Il calendario dei versamenti collegati ai modelli Redditi 2026 presenta un intreccio di termini che può generare errori operativi. La regola generale resta quella per cui il saldo risultante dal modello Redditi persone fisiche e l’eventuale primo acconto devono essere versati entro il 30 giugno, oppure entro i successivi trenta giorni con la maggiorazione dello 0,40 per cento.

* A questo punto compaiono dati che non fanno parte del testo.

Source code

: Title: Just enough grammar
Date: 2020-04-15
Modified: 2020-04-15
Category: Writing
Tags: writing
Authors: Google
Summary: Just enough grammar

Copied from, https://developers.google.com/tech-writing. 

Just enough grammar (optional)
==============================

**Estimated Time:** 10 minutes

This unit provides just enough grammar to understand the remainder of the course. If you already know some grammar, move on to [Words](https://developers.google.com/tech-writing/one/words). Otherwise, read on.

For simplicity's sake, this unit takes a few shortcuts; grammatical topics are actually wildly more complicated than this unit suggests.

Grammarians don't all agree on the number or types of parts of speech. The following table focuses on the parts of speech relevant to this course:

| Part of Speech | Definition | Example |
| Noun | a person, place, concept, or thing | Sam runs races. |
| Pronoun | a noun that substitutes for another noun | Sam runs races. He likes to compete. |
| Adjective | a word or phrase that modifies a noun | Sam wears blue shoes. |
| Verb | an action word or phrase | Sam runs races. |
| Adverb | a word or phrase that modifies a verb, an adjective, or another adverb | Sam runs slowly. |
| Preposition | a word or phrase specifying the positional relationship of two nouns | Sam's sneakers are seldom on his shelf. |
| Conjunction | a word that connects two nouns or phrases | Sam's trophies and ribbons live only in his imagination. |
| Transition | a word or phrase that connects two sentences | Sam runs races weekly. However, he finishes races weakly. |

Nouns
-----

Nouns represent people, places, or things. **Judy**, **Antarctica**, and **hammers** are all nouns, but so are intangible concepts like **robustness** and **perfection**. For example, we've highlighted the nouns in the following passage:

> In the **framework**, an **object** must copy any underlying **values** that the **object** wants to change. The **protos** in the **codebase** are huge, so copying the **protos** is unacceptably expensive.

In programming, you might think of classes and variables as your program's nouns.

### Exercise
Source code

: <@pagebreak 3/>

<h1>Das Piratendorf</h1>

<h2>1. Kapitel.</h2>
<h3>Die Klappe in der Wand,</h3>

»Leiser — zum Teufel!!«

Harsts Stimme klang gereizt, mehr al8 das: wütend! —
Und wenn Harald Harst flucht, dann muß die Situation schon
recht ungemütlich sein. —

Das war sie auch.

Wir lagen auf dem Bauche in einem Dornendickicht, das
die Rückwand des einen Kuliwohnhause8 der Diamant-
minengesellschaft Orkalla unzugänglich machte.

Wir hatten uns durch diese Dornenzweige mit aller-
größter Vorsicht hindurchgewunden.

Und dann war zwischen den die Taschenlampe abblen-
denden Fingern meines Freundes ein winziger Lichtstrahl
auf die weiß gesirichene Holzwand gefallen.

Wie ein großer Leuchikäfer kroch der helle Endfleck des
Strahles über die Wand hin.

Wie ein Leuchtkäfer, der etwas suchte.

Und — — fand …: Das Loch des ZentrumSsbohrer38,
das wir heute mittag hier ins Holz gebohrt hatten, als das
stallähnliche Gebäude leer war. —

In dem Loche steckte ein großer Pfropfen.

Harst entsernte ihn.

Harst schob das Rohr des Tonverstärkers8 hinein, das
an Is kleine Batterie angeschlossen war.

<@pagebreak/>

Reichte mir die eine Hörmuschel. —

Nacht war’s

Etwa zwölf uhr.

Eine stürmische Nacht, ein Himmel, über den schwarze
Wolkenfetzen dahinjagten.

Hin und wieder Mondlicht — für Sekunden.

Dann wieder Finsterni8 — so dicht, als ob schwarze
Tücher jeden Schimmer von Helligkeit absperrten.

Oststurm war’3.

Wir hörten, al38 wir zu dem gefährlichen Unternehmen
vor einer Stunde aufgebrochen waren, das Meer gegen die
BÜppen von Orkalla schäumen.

Accanto a questa disciplina ordinaria opera però la proroga per titolari di partita Iva soggetti agli Isa, forfettari e contribuenti collegati. Per tali soggetti, il decreto legge 22 maggio 2026, n. 89, ha spostato il termine al 20 luglio senza maggiorazione, consentendo poi il versamento entro il 20 agosto con maggiorazione dello 0,80 per cento.
La conseguenza è la coesistenza di due sistemi. I contribuenti esclusi dalla proroga mantengono la scadenza del 30 giugno e possono arrivare al 30 luglio con lo 0,40 per cento. I soggetti ammessi al differimento, invece, possono pagare al 20 luglio senza aggravio oppure al 20 agosto con maggiorazione raddoppiata rispetto all’ordinario. Il rischio è applicare la percentuale sbagliata o collocare il contribuente nel calendario non corretto.
La questione assume rilievo anche per le rateazioni. La scelta della prima scadenza condiziona il numero delle rate successive, gli interessi e la chiusura del piano di pagamento. Per studi professionali e imprese, la gestione non può essere affidata a un mero automatismo: occorre verificare natura del contribuente, applicazione degli Isa, regime forfettario, partecipazioni in soggetti trasparenti e imposte coinvolte.
Il dato più importante è che il calendario non è uniforme. Il versamento delle imposte 2026 richiede una qualificazione preventiva della posizione fiscale, perché da essa dipendono termine, maggiorazione, rate disponibili e correttezza dell’F24.